Another ICSU activity is represented by the Federation of Astronomical and Geophysical Data Services (FAGS), which links 10 permanent data services conducted by several scientific unions. The participating centres analyse observational data from all parts of the world, checking for quality and consistency. Subjects covered include geomagnetic indexes, sunspot observations, gravity variations, and precise data on the rotation of the earth. Also included is the stellar data centre in Strasbourg, France, which maintains extensive computerized records on the positions and other features of stars.

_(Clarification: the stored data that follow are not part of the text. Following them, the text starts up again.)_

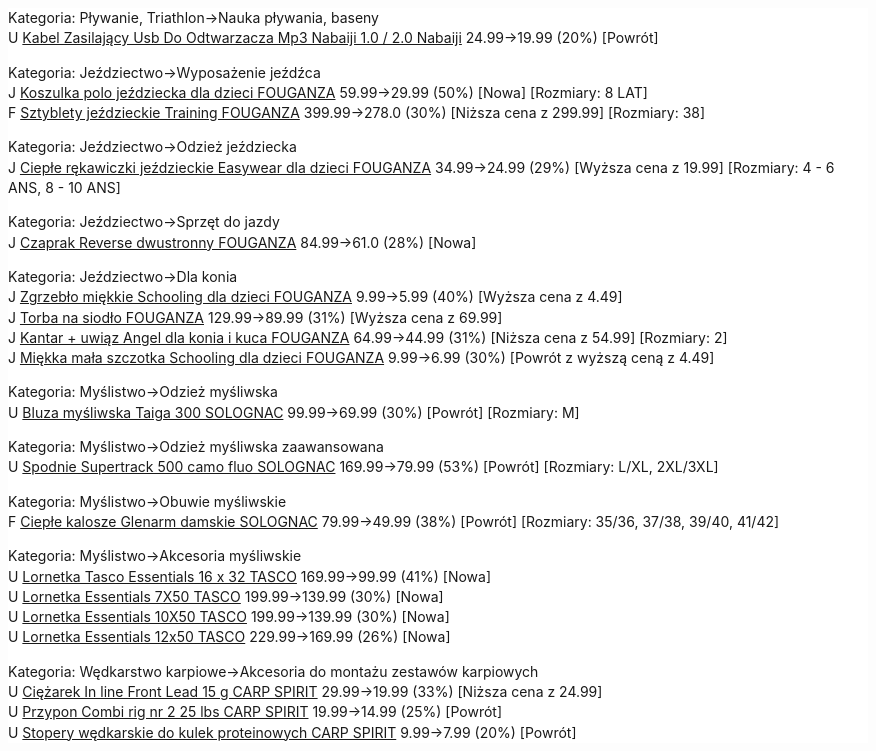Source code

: Kategoria: Pływanie, Triathlon->Nauka pływania, baseny  
U [Kabel Zasilający Usb Do Odtwarzacza Mp3 Nabaiji 1.0 / 2.0 Nabaiji](http://www.decathlon.pl/kabel-zasilajcy-10-20-id_8289921.html) 24.99->19.99 (20%) [Powrót]  

Kategoria: Jeździectwo->Wyposażenie jeźdźca  
J [Koszulka polo jeździecka dla dzieci FOUGANZA](http://www.decathlon.pl/polo-kr-rkaw-dla-dzieci-id_8354211.html) 59.99->29.99 (50%) [Nowa] [Rozmiary: 8 LAT]  
F [Sztyblety jeździeckie Training FOUGANZA](http://www.decathlon.pl/sztyblety-training-sznurowane-id_8313649.html) 399.99->278.0 (30%) [Niższa cena z 299.99] [Rozmiary: 38]  

Kategoria: Jeździectwo->Odzież jeździecka  
J [Ciepłe rękawiczki jeździeckie Easywear dla dzieci FOUGANZA](http://www.decathlon.pl/ciepe-rkawiczki-easywear-dla-dzieci-id_8340642.html) 34.99->24.99 (29%) [Wyższa cena z 19.99] [Rozmiary: 4 - 6 ANS, 8 - 10 ANS]  

Kategoria: Jeździectwo->Sprzęt do jazdy  
J [Czaprak Reverse dwustronny FOUGANZA](http://www.decathlon.pl/czaprak-reverse-id_8353099.html) 84.99->61.0 (28%) [Nowa]  

Kategoria: Jeździectwo->Dla konia  
J [Zgrzebło miękkie Schooling dla dzieci FOUGANZA](http://www.decathlon.pl/zgrzebo-mikkie-schooling-jr-id_8354784.html) 9.99->5.99 (40%) [Wyższa cena z 4.49]  
J [Torba na siodło FOUGANZA](http://www.decathlon.pl/torba-na-siodo-szaro-roowa-id_8324396.html) 129.99->89.99 (31%) [Wyższa cena z 69.99]  
J [Kantar + uwiąz Angel dla konia i kuca FOUGANZA](http://www.decathlon.pl/kantaruwiz-angel-odblaskowy-id_8353548.html) 64.99->44.99 (31%) [Niższa cena z 54.99] [Rozmiary: 2]  
J [Miękka mała szczotka Schooling dla dzieci FOUGANZA](http://www.decathlon.pl/mikka-szczotka-schooling-maa-id_8355631.html) 9.99->6.99 (30%) [Powrót z wyższą ceną z 4.49]  

Kategoria: Myślistwo->Odzież myśliwska  
U [Bluza myśliwska Taiga 300 SOLOGNAC](http://www.decathlon.pl/bluza-taiga-300-id_8339133.html) 99.99->69.99 (30%) [Powrót] [Rozmiary: M]  

Kategoria: Myślistwo->Odzież myśliwska zaawansowana  
U [Spodnie Supertrack 500 camo fluo SOLOGNAC](http://www.decathlon.pl/spodnie-supertrack-500-fluo-id_8339137.html) 169.99->79.99 (53%) [Powrót] [Rozmiary: L/XL, 2XL/3XL]  

Kategoria: Myślistwo->Obuwie myśliwskie  
F [Ciepłe kalosze Glenarm damskie SOLOGNAC](http://www.decathlon.pl/ciepe-kalosze-glenarm-damskie-id_8339501.html) 79.99->49.99 (38%) [Powrót] [Rozmiary: 35/36, 37/38, 39/40, 41/42]  

Kategoria: Myślistwo->Akcesoria myśliwskie  
U [Lornetka Tasco Essentials 16 x 32 TASCO](http://www.decathlon.pl/lornetka-16-x32-id_8157839.html) 169.99->99.99 (41%) [Nowa]  
U [Lornetka Essentials 7X50 TASCO](http://www.decathlon.pl/lornetka-essentials-7x50-id_8224366.html) 199.99->139.99 (30%) [Nowa]  
U [Lornetka Essentials 10X50 TASCO](http://www.decathlon.pl/lornetka-essentials-10x50-id_8224367.html) 199.99->139.99 (30%) [Nowa]  
U [Lornetka Essentials 12x50 TASCO](http://www.decathlon.pl/lornetka-essentials-12x50-id_8224368.html) 229.99->169.99 (26%) [Nowa]  

Kategoria: Wędkarstwo karpiowe->Akcesoria do montażu zestawów karpiowych  
U [Ciężarek In line Front Lead 15 g CARP SPIRIT](http://www.decathlon.pl/in-line-front-lead-15-g-id_8356964.html) 29.99->19.99 (33%) [Niższa cena z 24.99]  
U [Przypon Combi rig nr 2 25 lbs CARP SPIRIT](http://www.decathlon.pl/combi-rig-nr-2-25-lbs-id_8325990.html) 19.99->14.99 (25%) [Powrót]  
U [Stopery wędkarskie do kulek proteinowych CARP SPIRIT](http://www.decathlon.pl/stopery-wdkarskie-do-kulek-id_8237393.html) 9.99->7.99 (20%) [Powrót]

Research on the atmosphere and oceans is another area where large quantities of data are being generated. This comes from satellite observations as well as land-based and ship-based measurements. The World Ocean Circulation Experiment (WOCE) and the Tropical Ocean Global Atmosphere (TOGA) are examples of scientific programmes that have the objective of synthesizing these data through the use of global models. Data exchange in oceanography is coordinated by the International Oceanographic Commission (IOC), while the World Meteorological Organization (WMO) serves a similar function in meteorology.
Many centres in different countries serve as distribution points for geoscience data. Taking the United States as an example, meteorological data are handled by the National Climatic Data Center in Asheville, NC; space science data by the National Space Science Data Center in Greenbelt, Md.; data on the oceans by the National Oceanographic Data Center in Washington, D.C.; various geophysical and geological records by the National Geophysical Data Center in Boulder, Colo.; and so on. Each of these centres maintains tens of thousands of magnetic tapes and provides copies on request. Much concern has been expressed about the longevity of these tapes, and studies are in progress on ways to assure that scientists will have access to the data a century from now.
In view of this bewildering assortment of geoscience data sources, most users need a great deal of help in locating what they want. In an effort to put some order into the situation, the National Space Science Data Center has developed a Global Change Master Directory. The Master Directory, which can be assessed on-line, utilizes software that switches the user to actual data records, which may exist in many different computer centres throughout the world. If a direct connection is not possible, the user is told how to contact other centres that may help him. The National Oceanographic and Atmospheric Administration (NOAA) is using the same software to provide access to some of its data.
Finally, a very interesting project designed to provide geoscience data at low cost should be mentioned. This is the Global Change Database Project (GCDP), developed by the ICSU Panel on World Data Centers with the aid of the US National Geophysics Data Center, which is intended to provide data at medium or low special resolution in forms that can be easily used by individual scientists. The pilot phase produced a diskette displaying vegetation index data for Africa. Plans call for other types of data to be added, such as topography, soil type, land use, ecosystem classification, and climate summaries. A Global Ecosystem Database in CD-ROM format is now being tested. Emphasis is being given to research needs in developing countries, and the pilot diskettes have already been used in training workshops under the UNEP/GRID programme.